• _Document section_
== Segment start ==

Technical Services Manager

CSL Biotherapies IH

Melbourne, Australia

[Malcolm Needs ☆]

I look forward to reading your article.

Thanks Damien.

[TimOz]

Hi All,

I have been away for a while.

The article Damien mentioned is in print. the reference is:

Heathcote D, Carroll T, Flower R. Sixty years of antibodies to MNS system hybrid glycophorins: What have we learned?. Transfusion Medicine Reviews (Volume 25 #2); April 2011

Shily,

We have seen an HTR case similar to your in Australia. Negative antibody screen (no MNS system hybrid glycophorin phenotypes on the screening cells used). No IAT crossmatch performed as blood was issued on a "Group, Screen Electronic Blood Release" protocol. 2 unit crossmatch. Reaction to second unit with haemolysis. Patient was female and incompatible with her husband's red cells in an IAT crossmatch.

[Yanxia]

Hi All,

I have been away for a while.

== Segment end ==

• _The data_
== Segment start ==

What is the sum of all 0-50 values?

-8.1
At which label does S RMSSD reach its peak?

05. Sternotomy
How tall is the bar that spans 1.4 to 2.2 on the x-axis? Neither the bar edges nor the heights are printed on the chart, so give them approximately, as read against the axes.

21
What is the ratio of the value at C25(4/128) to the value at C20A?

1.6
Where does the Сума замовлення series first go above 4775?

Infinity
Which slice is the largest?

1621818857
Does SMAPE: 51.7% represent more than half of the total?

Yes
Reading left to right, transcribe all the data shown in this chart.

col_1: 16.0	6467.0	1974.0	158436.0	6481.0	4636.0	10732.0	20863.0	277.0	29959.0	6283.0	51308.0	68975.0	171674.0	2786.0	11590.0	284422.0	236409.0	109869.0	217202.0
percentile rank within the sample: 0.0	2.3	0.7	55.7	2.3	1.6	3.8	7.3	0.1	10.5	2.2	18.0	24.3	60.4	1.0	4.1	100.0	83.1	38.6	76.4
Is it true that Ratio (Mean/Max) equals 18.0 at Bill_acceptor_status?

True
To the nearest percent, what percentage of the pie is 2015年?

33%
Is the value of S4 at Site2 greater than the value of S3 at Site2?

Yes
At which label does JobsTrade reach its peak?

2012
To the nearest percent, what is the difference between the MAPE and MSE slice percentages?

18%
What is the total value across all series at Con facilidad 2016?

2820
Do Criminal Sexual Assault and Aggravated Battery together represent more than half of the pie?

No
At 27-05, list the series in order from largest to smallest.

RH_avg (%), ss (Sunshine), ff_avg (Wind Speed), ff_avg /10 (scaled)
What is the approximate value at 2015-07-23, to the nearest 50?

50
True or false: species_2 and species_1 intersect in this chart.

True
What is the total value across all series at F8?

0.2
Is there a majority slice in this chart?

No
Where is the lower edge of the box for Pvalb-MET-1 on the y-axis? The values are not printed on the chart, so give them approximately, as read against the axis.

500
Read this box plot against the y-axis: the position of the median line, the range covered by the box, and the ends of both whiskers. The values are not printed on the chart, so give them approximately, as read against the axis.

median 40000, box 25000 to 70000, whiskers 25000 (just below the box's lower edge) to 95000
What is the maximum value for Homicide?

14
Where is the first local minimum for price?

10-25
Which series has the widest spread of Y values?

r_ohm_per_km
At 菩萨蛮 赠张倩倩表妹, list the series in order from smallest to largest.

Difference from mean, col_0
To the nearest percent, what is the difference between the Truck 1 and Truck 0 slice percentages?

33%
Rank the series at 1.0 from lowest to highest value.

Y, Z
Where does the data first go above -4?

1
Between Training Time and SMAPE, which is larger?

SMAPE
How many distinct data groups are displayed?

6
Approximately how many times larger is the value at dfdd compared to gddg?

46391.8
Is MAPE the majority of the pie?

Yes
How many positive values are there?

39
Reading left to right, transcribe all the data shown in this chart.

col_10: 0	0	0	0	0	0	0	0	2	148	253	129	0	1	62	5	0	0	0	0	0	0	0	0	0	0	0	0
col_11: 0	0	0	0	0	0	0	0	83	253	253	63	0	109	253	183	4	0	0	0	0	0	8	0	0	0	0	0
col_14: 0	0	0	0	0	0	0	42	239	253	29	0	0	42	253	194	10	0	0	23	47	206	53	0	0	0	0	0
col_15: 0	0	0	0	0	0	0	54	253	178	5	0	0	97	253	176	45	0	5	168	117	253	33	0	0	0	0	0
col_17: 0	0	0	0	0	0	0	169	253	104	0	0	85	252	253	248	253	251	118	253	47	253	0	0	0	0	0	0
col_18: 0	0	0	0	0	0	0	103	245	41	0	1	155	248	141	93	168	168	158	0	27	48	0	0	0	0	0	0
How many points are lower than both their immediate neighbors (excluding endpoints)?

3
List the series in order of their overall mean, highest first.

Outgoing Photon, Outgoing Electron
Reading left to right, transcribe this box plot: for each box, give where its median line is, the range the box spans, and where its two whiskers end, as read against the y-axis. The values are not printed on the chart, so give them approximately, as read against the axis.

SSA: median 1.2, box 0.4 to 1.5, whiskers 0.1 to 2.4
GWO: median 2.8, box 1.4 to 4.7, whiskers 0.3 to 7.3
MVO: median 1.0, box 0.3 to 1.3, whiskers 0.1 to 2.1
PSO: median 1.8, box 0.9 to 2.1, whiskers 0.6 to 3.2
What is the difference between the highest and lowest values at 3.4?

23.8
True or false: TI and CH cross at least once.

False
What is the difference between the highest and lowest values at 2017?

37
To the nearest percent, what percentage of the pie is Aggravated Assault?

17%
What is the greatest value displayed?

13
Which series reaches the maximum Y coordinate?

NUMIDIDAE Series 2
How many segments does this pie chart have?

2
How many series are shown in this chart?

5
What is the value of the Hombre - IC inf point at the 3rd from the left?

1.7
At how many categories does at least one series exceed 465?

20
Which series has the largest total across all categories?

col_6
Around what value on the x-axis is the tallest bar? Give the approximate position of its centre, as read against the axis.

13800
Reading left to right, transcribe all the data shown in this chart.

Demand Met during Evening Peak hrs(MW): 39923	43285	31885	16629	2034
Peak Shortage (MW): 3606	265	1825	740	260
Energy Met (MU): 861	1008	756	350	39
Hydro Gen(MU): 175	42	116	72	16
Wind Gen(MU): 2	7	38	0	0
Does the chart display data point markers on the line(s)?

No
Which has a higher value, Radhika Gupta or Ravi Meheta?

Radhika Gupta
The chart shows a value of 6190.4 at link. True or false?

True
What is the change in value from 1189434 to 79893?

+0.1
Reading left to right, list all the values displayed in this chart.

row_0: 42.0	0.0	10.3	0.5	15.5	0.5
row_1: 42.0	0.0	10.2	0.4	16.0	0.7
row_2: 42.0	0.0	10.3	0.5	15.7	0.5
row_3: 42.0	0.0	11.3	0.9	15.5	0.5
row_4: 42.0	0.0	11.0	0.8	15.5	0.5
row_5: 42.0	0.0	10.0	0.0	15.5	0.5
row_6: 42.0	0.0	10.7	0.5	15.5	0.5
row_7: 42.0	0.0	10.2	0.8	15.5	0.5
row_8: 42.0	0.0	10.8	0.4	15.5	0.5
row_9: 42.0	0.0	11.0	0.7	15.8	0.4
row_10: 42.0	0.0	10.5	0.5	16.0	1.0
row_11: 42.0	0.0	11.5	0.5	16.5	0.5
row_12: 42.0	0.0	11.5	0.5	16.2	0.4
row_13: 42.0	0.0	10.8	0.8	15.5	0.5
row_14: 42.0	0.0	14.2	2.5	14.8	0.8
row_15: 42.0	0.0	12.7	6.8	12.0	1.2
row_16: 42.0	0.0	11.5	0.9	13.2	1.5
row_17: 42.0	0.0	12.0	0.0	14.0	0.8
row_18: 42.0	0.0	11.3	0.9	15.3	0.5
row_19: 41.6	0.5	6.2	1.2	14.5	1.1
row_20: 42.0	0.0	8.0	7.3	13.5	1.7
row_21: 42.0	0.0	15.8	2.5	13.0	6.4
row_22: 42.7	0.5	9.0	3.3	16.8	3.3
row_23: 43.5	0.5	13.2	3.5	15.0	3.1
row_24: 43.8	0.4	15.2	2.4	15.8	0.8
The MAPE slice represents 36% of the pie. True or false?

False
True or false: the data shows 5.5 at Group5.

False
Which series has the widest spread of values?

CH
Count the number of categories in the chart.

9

== Segment end ==

• _Your assignment_
Write the next part of the forum thread about hybrid glycophorin antibodies, starting after its final line. The data has no connection to the forum thread about hybrid glycophorin antibodies.

• _Expected answer_
The article Damien mentioned is in print. the reference is:

Heathcote D, Carroll T, Flower R. Sixty years of antibodies to MNS system hybrid glycophorins: What have we learned?. Transfusion Medicine Reviews (Volume 25 #2); April 2011

Shily,

We have seen an HTR case similar to your in Australia. Negative antibody screen (no MNS system hybrid glycophorin phenotypes on the screening cells used). No IAT crossmatch performed as blood was issued on a "Group, Screen Electronic Blood Release" protocol. 2 unit crossmatch. Reaction to second unit with haemolysis. Patient was female and incompatible with her husband's red cells in an IAT crossmatch.

Thank you, TimOz. Is the case you countered acute or delayed hemolysis, intra or extra circulation hemolysis?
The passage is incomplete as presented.